[INFORMATION PROVIDED — start]
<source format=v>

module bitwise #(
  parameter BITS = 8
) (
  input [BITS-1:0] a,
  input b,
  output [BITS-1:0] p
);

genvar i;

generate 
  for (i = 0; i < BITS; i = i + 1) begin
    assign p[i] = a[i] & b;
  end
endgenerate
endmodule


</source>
[INFORMATION PROVIDED — finish]
[INFORMATION PROVIDED — start]
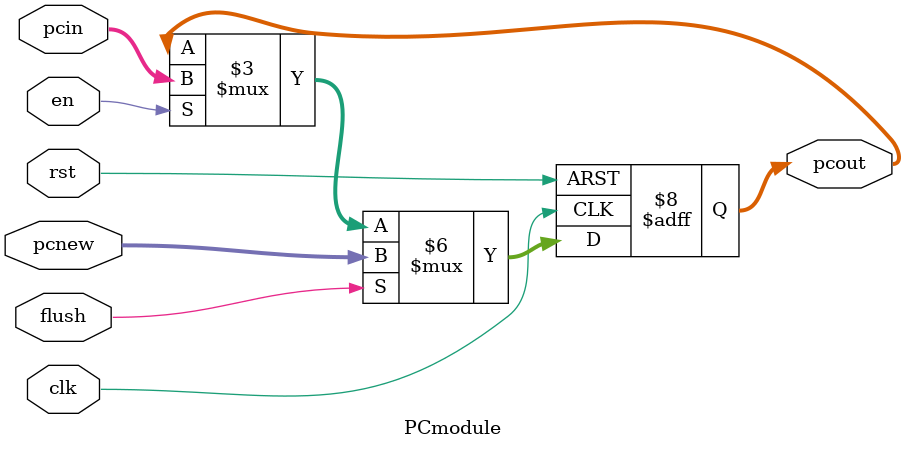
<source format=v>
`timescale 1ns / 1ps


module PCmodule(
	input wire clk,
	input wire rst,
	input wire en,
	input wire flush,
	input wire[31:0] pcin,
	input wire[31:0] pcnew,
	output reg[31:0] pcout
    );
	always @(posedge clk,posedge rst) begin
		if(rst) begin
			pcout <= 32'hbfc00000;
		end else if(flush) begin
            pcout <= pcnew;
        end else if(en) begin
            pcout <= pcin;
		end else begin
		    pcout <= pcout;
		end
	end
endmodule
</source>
[INFORMATION PROVIDED — finish]
• TASK INSTRUCTIONS
Please go through the data above and copy every line that has the word "pcout".

• YOUR RESPONSE
	output reg[31:0] pcout
			pcout <= 32'hbfc00000;
            pcout <= pcnew;
            pcout <= pcin;
		    pcout <= pcout;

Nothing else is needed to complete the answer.